In the listing, rename "dist" to "distance" in the part that opens with the line containing "pose: elev=196.7 azim=51.9" and closes with the line containing "Dot at: (165, 241)". Give back only those lines, with nothing else changed.

**DATASET RECORDS**
..............................
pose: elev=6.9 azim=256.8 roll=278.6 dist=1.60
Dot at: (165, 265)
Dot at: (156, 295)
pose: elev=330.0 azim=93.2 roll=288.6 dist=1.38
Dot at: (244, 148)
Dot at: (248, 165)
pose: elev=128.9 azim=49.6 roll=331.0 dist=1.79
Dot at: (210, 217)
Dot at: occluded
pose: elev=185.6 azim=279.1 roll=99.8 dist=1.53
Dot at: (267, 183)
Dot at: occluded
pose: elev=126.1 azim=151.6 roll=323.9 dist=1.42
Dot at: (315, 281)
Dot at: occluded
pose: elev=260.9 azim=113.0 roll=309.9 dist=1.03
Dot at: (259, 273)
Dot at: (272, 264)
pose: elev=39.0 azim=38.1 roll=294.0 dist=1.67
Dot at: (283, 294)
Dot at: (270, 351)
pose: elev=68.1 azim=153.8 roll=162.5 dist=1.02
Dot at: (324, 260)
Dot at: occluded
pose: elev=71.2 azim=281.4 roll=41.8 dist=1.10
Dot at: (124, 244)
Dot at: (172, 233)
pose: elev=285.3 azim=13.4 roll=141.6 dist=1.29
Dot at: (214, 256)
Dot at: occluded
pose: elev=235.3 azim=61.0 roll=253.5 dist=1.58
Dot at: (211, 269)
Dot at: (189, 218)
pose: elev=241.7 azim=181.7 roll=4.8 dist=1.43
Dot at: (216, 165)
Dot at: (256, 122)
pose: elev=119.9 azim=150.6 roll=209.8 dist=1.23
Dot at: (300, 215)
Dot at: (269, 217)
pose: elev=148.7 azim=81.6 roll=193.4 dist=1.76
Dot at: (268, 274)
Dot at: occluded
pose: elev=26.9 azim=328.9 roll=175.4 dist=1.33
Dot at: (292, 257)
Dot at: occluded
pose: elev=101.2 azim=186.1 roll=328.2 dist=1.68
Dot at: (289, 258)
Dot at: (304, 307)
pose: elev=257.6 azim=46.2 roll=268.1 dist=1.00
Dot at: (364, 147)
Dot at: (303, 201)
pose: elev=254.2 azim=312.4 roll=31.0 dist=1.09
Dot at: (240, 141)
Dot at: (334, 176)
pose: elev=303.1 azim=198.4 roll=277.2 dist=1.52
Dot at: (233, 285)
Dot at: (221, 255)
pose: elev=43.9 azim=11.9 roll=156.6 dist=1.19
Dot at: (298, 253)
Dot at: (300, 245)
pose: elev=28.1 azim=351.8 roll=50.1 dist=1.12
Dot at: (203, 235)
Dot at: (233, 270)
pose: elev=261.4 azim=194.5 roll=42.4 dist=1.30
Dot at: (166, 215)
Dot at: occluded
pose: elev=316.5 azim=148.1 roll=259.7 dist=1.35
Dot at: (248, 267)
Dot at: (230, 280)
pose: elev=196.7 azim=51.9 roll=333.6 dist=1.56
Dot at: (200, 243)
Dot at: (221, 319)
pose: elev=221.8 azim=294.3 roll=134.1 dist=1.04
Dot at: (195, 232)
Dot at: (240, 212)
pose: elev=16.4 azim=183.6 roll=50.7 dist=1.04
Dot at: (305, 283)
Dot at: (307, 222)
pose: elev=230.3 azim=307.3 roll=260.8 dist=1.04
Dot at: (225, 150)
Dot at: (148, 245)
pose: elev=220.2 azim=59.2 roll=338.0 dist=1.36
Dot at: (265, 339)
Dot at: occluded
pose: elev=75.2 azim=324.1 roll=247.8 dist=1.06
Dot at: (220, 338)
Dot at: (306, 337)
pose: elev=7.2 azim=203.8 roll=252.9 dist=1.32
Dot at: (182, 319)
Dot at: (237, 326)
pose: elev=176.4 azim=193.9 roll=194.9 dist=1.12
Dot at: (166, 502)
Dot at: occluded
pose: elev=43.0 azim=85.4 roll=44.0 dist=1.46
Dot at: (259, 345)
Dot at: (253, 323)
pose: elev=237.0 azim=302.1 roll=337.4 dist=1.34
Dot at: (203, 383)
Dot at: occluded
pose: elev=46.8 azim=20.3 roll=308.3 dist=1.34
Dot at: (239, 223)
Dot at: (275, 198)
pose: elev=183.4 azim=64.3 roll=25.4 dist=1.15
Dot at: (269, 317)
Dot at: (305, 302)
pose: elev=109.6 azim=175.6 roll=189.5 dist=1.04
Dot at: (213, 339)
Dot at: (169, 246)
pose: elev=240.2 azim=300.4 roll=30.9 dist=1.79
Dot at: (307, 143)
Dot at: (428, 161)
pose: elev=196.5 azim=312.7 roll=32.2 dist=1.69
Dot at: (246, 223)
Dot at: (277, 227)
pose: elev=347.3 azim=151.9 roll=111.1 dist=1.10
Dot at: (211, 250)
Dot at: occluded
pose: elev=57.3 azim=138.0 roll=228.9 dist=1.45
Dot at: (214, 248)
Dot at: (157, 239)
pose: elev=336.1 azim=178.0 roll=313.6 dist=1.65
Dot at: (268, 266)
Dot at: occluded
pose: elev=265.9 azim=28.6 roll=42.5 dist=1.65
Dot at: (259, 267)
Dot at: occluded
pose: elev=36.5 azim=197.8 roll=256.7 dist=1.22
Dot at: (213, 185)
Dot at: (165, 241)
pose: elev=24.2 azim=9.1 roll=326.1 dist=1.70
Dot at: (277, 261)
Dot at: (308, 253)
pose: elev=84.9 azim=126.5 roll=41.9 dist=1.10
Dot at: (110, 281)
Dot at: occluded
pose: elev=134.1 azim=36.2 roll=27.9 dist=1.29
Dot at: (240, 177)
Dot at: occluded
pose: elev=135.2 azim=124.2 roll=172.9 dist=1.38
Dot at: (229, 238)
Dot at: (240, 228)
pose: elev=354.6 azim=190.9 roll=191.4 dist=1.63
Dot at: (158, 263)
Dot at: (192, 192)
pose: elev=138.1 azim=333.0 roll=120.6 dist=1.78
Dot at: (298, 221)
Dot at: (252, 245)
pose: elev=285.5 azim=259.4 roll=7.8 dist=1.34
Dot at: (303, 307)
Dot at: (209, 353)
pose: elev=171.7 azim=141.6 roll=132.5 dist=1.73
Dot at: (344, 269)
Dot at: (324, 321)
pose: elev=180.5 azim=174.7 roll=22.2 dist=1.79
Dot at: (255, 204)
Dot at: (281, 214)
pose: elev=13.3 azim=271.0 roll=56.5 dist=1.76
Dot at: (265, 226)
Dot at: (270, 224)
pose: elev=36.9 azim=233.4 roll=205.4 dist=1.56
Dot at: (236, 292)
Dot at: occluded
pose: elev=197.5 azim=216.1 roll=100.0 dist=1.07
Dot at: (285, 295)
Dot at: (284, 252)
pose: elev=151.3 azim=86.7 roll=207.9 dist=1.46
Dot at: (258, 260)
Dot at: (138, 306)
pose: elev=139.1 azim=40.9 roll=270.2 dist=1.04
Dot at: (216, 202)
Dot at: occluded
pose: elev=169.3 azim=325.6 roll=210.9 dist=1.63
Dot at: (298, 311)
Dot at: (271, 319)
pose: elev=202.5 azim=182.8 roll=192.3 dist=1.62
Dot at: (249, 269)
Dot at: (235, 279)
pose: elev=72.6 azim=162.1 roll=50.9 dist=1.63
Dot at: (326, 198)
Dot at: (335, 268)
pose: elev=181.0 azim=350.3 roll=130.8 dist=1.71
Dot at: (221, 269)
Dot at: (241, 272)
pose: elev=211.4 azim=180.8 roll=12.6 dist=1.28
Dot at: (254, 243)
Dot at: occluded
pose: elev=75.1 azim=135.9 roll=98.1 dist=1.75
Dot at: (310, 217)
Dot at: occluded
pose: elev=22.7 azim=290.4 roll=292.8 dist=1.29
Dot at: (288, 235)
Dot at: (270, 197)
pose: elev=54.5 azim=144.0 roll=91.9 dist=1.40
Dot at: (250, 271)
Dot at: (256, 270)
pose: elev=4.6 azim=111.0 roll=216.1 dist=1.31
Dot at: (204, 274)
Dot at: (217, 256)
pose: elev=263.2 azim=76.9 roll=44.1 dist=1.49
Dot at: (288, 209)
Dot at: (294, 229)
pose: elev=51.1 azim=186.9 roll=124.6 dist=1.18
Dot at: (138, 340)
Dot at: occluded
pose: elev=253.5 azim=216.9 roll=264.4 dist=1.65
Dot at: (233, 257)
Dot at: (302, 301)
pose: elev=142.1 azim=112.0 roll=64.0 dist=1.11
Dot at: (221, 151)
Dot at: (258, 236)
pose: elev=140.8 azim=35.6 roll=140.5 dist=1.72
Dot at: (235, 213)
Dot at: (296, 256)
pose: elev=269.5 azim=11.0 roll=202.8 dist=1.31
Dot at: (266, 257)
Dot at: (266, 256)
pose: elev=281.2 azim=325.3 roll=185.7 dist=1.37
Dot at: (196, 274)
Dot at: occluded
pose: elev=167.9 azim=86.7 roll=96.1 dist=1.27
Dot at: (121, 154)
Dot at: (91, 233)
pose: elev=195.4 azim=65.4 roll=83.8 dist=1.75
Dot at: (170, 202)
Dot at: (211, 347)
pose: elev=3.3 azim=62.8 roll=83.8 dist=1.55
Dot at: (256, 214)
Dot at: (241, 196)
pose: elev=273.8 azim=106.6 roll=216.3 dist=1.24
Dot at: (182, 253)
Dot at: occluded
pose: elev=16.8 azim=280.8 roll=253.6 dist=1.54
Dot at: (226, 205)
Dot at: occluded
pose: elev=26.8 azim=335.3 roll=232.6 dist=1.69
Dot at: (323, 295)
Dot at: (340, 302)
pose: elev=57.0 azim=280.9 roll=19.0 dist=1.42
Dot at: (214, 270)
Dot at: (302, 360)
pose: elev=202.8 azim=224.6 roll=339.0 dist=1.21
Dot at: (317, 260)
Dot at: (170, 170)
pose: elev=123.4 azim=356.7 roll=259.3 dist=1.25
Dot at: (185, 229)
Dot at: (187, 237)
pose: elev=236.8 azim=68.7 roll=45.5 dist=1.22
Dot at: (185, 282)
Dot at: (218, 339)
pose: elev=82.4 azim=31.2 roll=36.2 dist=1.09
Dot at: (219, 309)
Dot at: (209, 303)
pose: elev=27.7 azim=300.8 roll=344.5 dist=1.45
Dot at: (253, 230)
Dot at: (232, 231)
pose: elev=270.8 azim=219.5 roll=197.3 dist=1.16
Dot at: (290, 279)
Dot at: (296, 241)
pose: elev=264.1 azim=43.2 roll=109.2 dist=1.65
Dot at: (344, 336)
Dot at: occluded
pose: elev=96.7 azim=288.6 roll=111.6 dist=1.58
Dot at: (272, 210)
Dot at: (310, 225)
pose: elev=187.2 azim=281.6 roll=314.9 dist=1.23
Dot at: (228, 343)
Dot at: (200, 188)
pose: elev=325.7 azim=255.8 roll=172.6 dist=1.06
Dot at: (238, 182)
..............................
**SOLUTION**
pose: elev=196.7 azim=51.9 roll=333.6 distance=1.56
Dot at: (200, 243)
Dot at: (221, 319)
pose: elev=221.8 azim=294.3 roll=134.1 distance=1.04
Dot at: (195, 232)
Dot at: (240, 212)
pose: elev=16.4 azim=183.6 roll=50.7 distance=1.04
Dot at: (305, 283)
Dot at: (307, 222)
pose: elev=230.3 azim=307.3 roll=260.8 distance=1.04
Dot at: (225, 150)
Dot at: (148, 245)
pose: elev=220.2 azim=59.2 roll=338.0 distance=1.36
Dot at: (265, 339)
Dot at: occluded
pose: elev=75.2 azim=324.1 roll=247.8 distance=1.06
Dot at: (220, 338)
Dot at: (306, 337)
pose: elev=7.2 azim=203.8 roll=252.9 distance=1.32
Dot at: (182, 319)
Dot at: (237, 326)
pose: elev=176.4 azim=193.9 roll=194.9 distance=1.12
Dot at: (166, 502)
Dot at: occluded
pose: elev=43.0 azim=85.4 roll=44.0 distance=1.46
Dot at: (259, 345)
Dot at: (253, 323)
pose: elev=237.0 azim=302.1 roll=337.4 distance=1.34
Dot at: (203, 383)
Dot at: occluded
pose: elev=46.8 azim=20.3 roll=308.3 distance=1.34
Dot at: (239, 223)
Dot at: (275, 198)
pose: elev=183.4 azim=64.3 roll=25.4 distance=1.15
Dot at: (269, 317)
Dot at: (305, 302)
pose: elev=109.6 azim=175.6 roll=189.5 distance=1.04
Dot at: (213, 339)
Dot at: (169, 246)
pose: elev=240.2 azim=300.4 roll=30.9 distance=1.79
Dot at: (307, 143)
Dot at: (428, 161)
pose: elev=196.5 azim=312.7 roll=32.2 distance=1.69
Dot at: (246, 223)
Dot at: (277, 227)
pose: elev=347.3 azim=151.9 roll=111.1 distance=1.10
Dot at: (211, 250)
Dot at: occluded
pose: elev=57.3 azim=138.0 roll=228.9 distance=1.45
Dot at: (214, 248)
Dot at: (157, 239)
pose: elev=336.1 azim=178.0 roll=313.6 distance=1.65
Dot at: (268, 266)
Dot at: occluded
pose: elev=265.9 azim=28.6 roll=42.5 distance=1.65
Dot at: (259, 267)
Dot at: occluded
pose: elev=36.5 azim=197.8 roll=256.7 distance=1.22
Dot at: (213, 185)
Dot at: (165, 241)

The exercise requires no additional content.